- **Problem requirements**
Which lines of the material hold the word "door"? Copy each one.

- **Records shown**
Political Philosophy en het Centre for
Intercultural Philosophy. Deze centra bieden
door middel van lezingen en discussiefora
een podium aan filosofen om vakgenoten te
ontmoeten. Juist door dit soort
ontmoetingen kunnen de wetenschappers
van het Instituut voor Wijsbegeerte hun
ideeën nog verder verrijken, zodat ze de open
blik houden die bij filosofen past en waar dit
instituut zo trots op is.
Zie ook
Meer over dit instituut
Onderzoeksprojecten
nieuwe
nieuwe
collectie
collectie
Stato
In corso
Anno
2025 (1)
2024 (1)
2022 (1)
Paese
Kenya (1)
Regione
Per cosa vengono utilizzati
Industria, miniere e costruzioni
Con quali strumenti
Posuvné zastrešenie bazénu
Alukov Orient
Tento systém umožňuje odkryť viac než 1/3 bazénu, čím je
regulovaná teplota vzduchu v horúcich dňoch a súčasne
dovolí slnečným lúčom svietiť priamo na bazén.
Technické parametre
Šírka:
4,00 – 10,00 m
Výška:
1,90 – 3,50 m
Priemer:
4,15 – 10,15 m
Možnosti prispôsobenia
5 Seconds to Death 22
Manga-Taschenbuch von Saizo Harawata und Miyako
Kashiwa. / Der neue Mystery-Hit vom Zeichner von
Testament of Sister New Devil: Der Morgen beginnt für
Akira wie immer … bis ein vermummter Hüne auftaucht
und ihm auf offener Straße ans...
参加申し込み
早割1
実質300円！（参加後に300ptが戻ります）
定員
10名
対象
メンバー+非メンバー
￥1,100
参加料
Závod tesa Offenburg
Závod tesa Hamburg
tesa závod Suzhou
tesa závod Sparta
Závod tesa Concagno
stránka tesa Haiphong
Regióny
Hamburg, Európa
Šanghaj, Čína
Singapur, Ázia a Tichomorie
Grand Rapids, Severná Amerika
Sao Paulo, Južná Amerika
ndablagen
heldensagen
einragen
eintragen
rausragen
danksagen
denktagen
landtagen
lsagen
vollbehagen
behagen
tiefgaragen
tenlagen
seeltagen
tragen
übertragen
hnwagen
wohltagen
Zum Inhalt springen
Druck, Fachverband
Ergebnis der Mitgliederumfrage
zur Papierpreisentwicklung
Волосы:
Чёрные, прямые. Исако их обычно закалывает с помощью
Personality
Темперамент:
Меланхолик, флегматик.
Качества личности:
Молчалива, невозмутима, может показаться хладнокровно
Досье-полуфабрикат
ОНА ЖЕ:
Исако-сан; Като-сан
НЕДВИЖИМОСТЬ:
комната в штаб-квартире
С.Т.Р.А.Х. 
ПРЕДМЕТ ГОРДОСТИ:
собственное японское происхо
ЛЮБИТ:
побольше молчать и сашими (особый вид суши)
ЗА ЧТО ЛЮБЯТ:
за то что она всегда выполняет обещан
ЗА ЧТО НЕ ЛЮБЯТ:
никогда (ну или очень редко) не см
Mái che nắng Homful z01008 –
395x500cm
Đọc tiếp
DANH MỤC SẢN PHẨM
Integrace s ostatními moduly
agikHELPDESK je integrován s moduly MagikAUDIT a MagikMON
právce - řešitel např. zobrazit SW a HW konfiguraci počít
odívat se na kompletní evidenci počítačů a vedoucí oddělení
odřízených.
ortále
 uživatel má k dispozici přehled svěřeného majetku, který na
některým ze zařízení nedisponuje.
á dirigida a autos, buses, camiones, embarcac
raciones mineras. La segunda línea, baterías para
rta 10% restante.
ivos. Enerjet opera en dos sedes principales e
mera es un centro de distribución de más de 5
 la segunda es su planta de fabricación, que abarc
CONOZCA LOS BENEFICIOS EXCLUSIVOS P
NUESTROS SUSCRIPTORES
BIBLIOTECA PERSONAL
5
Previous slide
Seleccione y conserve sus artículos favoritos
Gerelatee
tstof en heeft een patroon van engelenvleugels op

- **Worked solution**
door middel van lezingen en discussiefora
ontmoeten. Juist door dit soort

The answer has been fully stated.